What is it?
A defined list of grouped symbols used for digital communication.
Why is it important?
All global text belongs to a particular character set. Digital programs and platforms expect a specific character set so that they correctly process, render, and visualize each character of the text.
Why does a technical communicator need to know this?
In its simplest form, a character set is a mapping (table) between text characters and the binary numbers that a computer or other digital device understands. For example, the 3 letters A, B, C
are read as 01000001, 01000010, 01000011
by a computer using the ASCII character set (one of the early character sets).
As the need for global software arose in the 1980s and 1990s, computer scientists devised digital character sets that could manage character complexity and the thousands of characters in languages such as Chinese. Some character sets assigned a single byte to characters and others used double or multiple bytes for each character. Vendor- and platform-specific character sets also became common and created situations where similar character sets had different values for the same character, which meant that characters would be rendered incorrectly if processed using the mapping for the wrong character set[IANA].
If an application supports a specific character set, the user’s device needs to recognize and support the same character set, as part of the due diligence for publishing globally.
For this reason, software localization and development engineers must understand character sets[Zentgraf 2015]. Issues with character sets can be the bane of their lives, especially when character corruption occurs – for example, when translated software strings are moved across platforms that support different character sets or character encodings (e.g. from UNIX to Windows).

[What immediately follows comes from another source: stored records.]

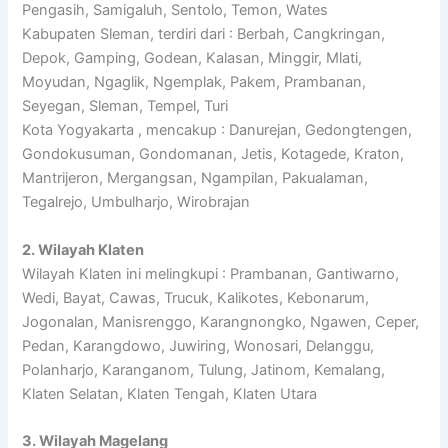
Pengasih, Samigaluh, Sentolo, Temon, Wates
Kabupaten Sleman, terdiri dari : Berbah, Cangkringan,
Depok, Gamping, Godean, Kalasan, Minggir, Mlati,
Moyudan, Ngaglik, Ngemplak, Pakem, Prambanan,
Seyegan, Sleman, Tempel, Turi
Kota Yogyakarta , mencakup : Danurejan, Gedongtengen,
Gondokusuman, Gondomanan, Jetis, Kotagede, Kraton,
Mantrijeron, Mergangsan, Ngampilan, Pakualaman,
Tegalrejo, Umbulharjo, Wirobrajan
2. Wilayah Klaten
Wilayah Klaten ini melingkupi : Prambanan, Gantiwarno,
Wedi, Bayat, Cawas, Trucuk, Kalikotes, Kebonarum,
Jogonalan, Manisrenggo, Karangnongko, Ngawen, Ceper,
Pedan, Karangdowo, Juwiring, Wonosari, Delanggu,
Polanharjo, Karanganom, Tulung, Jatinom, Kemalang,
Klaten Selatan, Klaten Tengah, Klaten Utara
3. Wilayah Magelang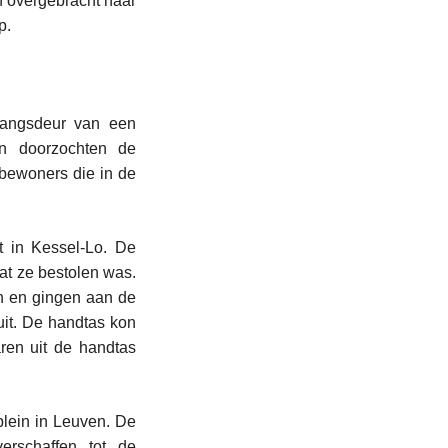
n overgebracht naar
p.
gangsdeur van een
n doorzochten de
bewoners die in de
 in Kessel-Lo. De
dat ze bestolen was.
n en gingen aan de
uit. De handtas kon
ren uit de handtas
lein in Leuven. De
rschaffen tot de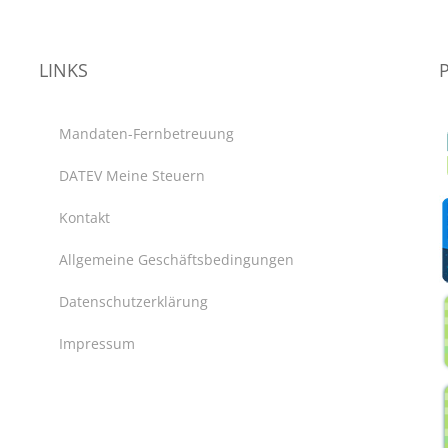
LINKS
Mandaten-Fernbetreuung
DATEV Meine Steuern
Kontakt
Allgemeine Geschäftsbedingungen
Datenschutzerklärung
Impressum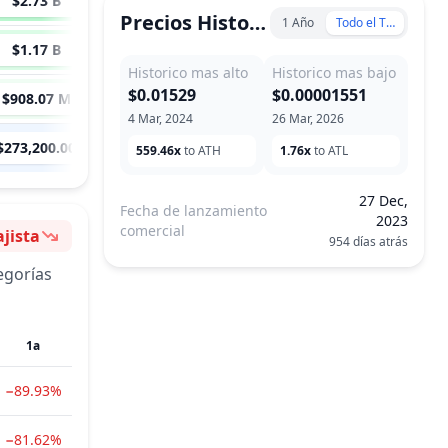
$2.73 B
9,986
x
Precios Historicos
1 Año
Todo el Tiempo
$1.17 B
4,271
x
Historico mas alto
Historico mas bajo
$0.01529
$0.00001551
$908.07 M
3,323
x
4 Mar, 2024
26 Mar, 2026
$273,200.00
--
559.46x
to ATH
1.76x
to ATL
27 Dec,
Fecha de lanzamiento
2023
comercial
jista
954 días atrás
ntimiento
egorías
1a
−89.93%
−81.62%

Today, more harmonization exists in this area with the proliferation of Unicode[Tero 2012] (which assigns a unique number to every character in nearly every language) and its various character encodings. A character set can have multiple character encodings, but each encoding can relate to only one character set[Open-Std].
References
- [IANA] Official Character set names on the internet (IANA)
- [Zentgraf 2015] Programmer information on Character sets and encoding: What every programmer absolutely needs to know: Zentgraf, David C.
- [Tero 2012] Unicode, UTF8 & Character Sets: The Ultimate Guide: Tero, Paul.
- [Open-Std] Universal Character Set Characters: Open-std.org. Open standard that lists the Universal Character Set characters.